# As The Whizzer Turns-- A Soap Opera



## Goldenrod (Jan 8, 2018)

Jerry: See all the beautiful stars.  We don't have to have a car to visit lovers" lane.
Marge: I don't mind all the oil running down my bobby socks. I'm just glad you picked me instead of that hussy Jacqueline who makes out with all the boys.
Jerry: Her name didn't fit on the tank and I couldn't spell it.  





  Marge: You are such a good pinstripes. Did you draw the chicken while you were riding the bike? 
Jerry: That's a Thunderbird.
Marge: Is it falling on its beak?
Jerry: The pointy part is its head and the wings are pointing up.
Marge: Let's ride this bird forever.
Jerry:  It's starting to rain on my artwork.  Is that Jacqueline six cars to the right?


----------



## bricycle (Jan 8, 2018)

Cute story. I could almost smell Marges perfume as they passed by.....
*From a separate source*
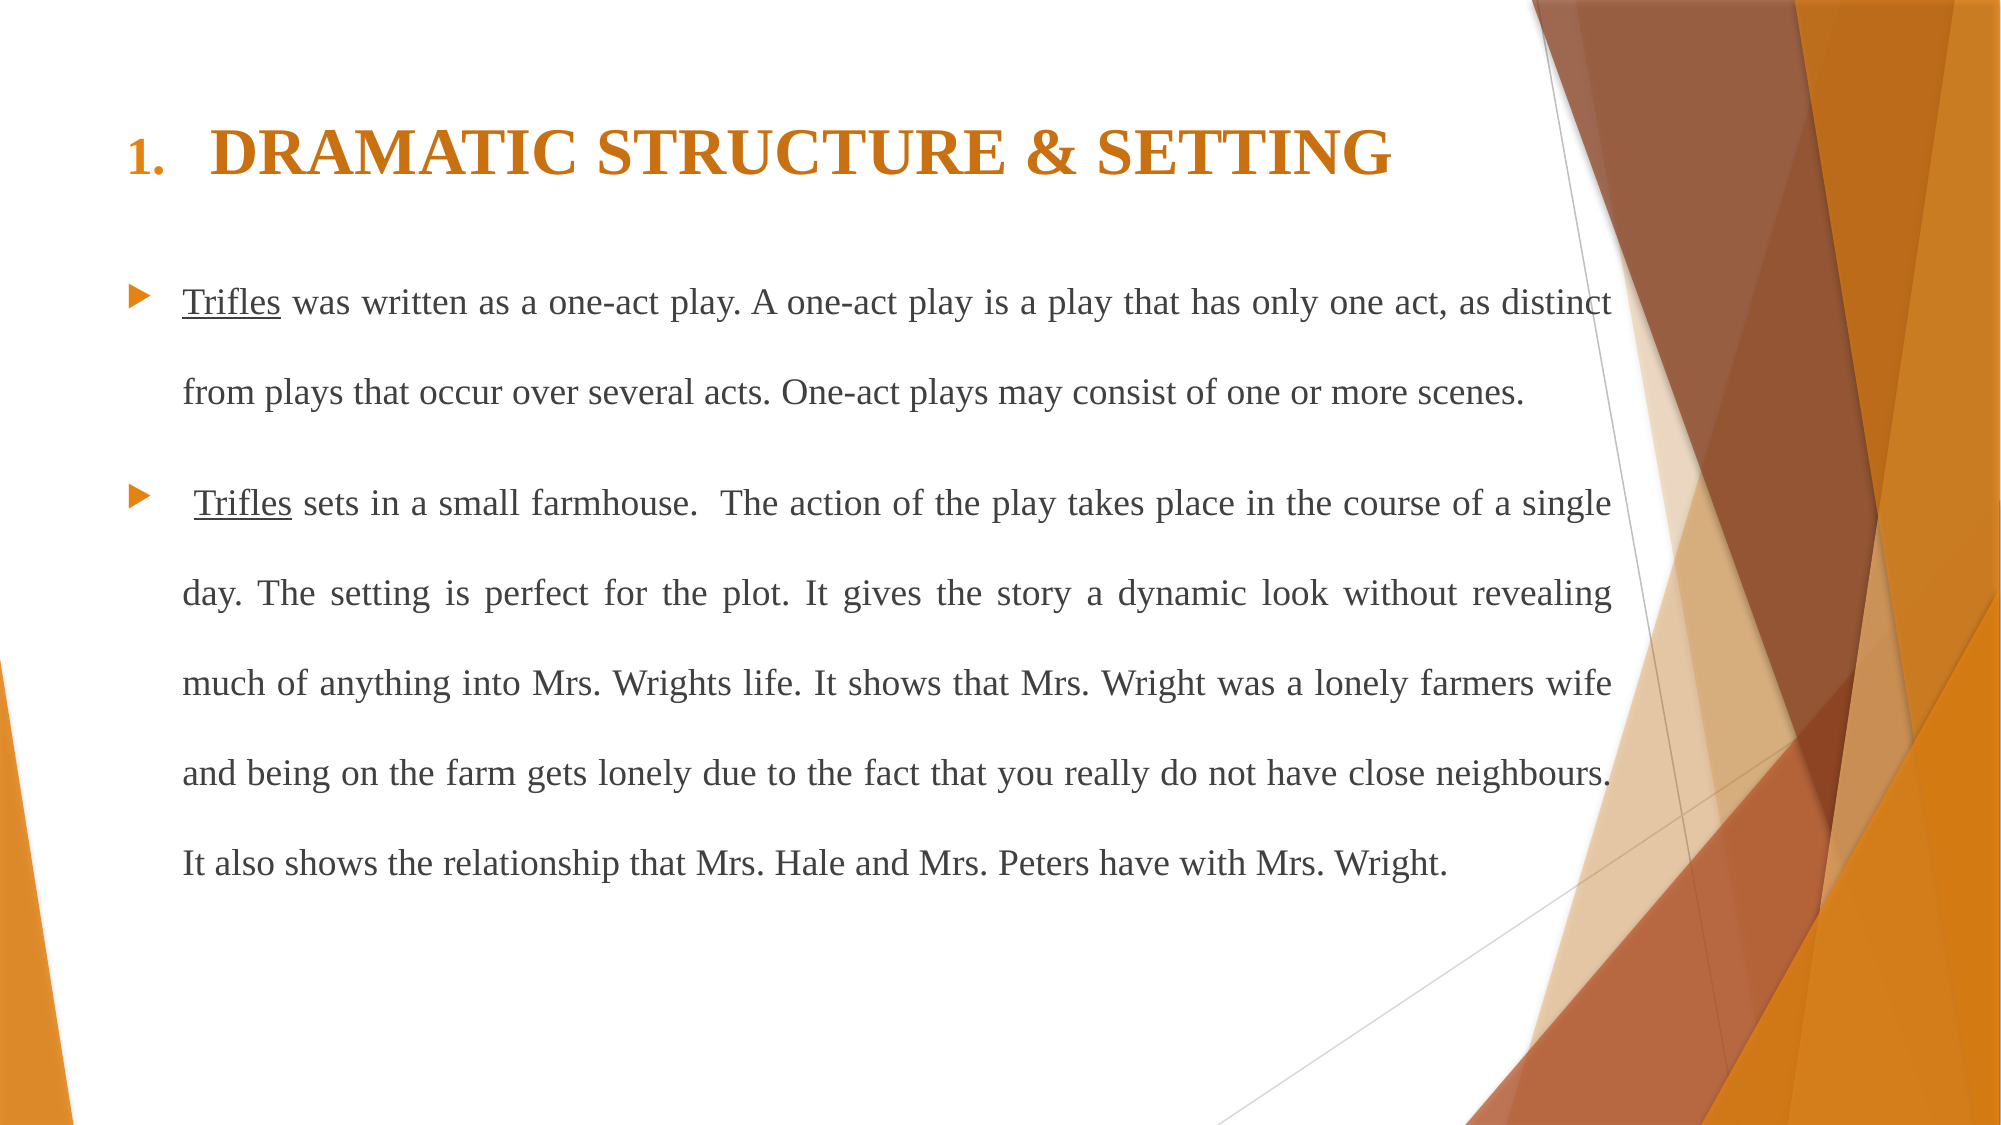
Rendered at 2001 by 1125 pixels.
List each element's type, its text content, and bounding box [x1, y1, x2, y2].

title DRAMATIC STRUCTURE & SETTING [111, 99, 1522, 224]
list Trifles was written as a one-act play. A one-act play is a play that has only one act, as distinct from plays that occur over several acts. One-act plays may consist of one or more scenes. Trifles sets in a small farmhouse. The action of the play takes place in the course of a single day. The setting is perfect for the plot. It gives the story a dynamic look without revealing much of anything into Mrs. Wrights life. It shows that Mrs. Wright was a lonely farmers wife and being on the farm gets lonely due to the fact that you really do not have close neighbours. It also shows the relationship that Mrs. Hale and Mrs. Peters have with Mrs. Wright. [111, 224, 1630, 1042]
Jerry was one of the characters in "Texas Chainsaw Massacre".


----------



## Goldenrod (Jan 8, 2018)

That explains all the blood on the back rack.


----------



## bricycle (Jan 8, 2018)

"Jerry: That's a Thunderbird."  ...gotta give him an A for effort.


----------



## Goldenrod (Jan 8, 2018)

Goldenrod said:


> That explains all the blood on the back rack.



Update:  Jacqueline was his next victim. He tried to spray paint a fake suside note in black paint and ivory pinstriping..


----------